Miljoenen pompen ze erin, de bedrijven die verwachten er miljarden uit te halen. Zelfs het meest antieke mainframe-systeem moet en zal eraan gekoppeld worden. Nagenoeg iedereen weet wat het is: het World Wide Web. Velen denken zelfs dat dit hetzelfde is als het Internet, terwijl het web ‘slechts’ een deel ervan vormt. En de uitvinder ervan, Tim Berners-Lee, wilde eigenlijk alleen een handig intern informatiesysteempje maken.
Deze Brit werkte eind jaren tachtig als softwareconsultant voor het Cern (Conseil Européen pour la Recherce Nucleaire) in Genève. Dat wetenschapscentrum doet onder meer onderzoek naar sub-atomaire deeltjes en is met name bekend van zijn kilometerslange deeltjesversneller. Berners-Lee ergerde zich aan de inefficiënte manier van informatie-uitwisseling en bedacht een systeem om documenten naar elkaar te laten verwijzen.

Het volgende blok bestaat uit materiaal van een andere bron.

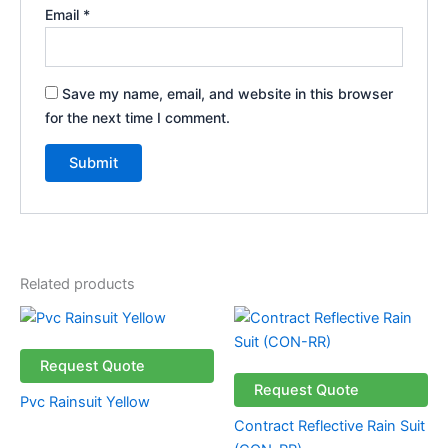
Email
*
Save my name, email, and website in this browser
for the next time I comment.
Related products
Request Quote
Request Quote
Pvc Rainsuit Yellow
Contract Reflective Rain Suit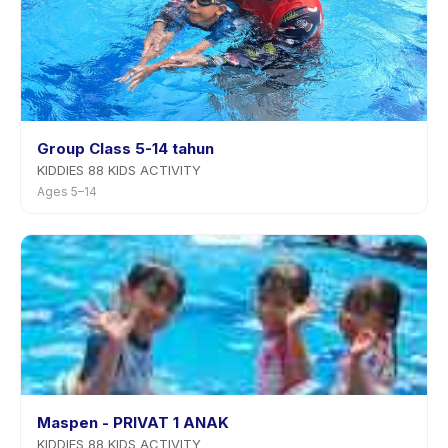
Group Class 5-14 tahun
KIDDIES 88 KIDS ACTIVITY
Ages 5–14
Maspen - PRIVAT 1 ANAK
KIDDIES 88 KIDS ACTIVITY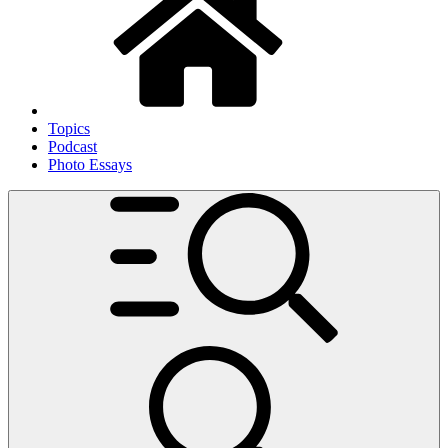
Topics
Podcast
Photo Essays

Zijn idee promoveerde tot een voorstel dat op een administratieve stapel terecht kwam.
Hypertekst
De onderzoeker vreesde echter dat zijn systeem in die stapel zou smoren en nooit wat zou worden als hij niet ingreep. Hij begon dus alvast aan de implementatie. En zo schreef Berners-Lee eind 1990 de eerste webserver en een rudimentaire webbrowser die tegelijkertijd dienst deed als document-bewerker. Hypertekst was realiteit. Het jaar daarop schreef de ‘vader van het web’ de eerste specificaties voor de componenten (url, Http en Html) van zijn systeem. Het zou nog een jaar of twee duren voordat de rest van de wereld de mogelijkheden van het web ontdekte, maar sinds 1993 is het hek van de dam.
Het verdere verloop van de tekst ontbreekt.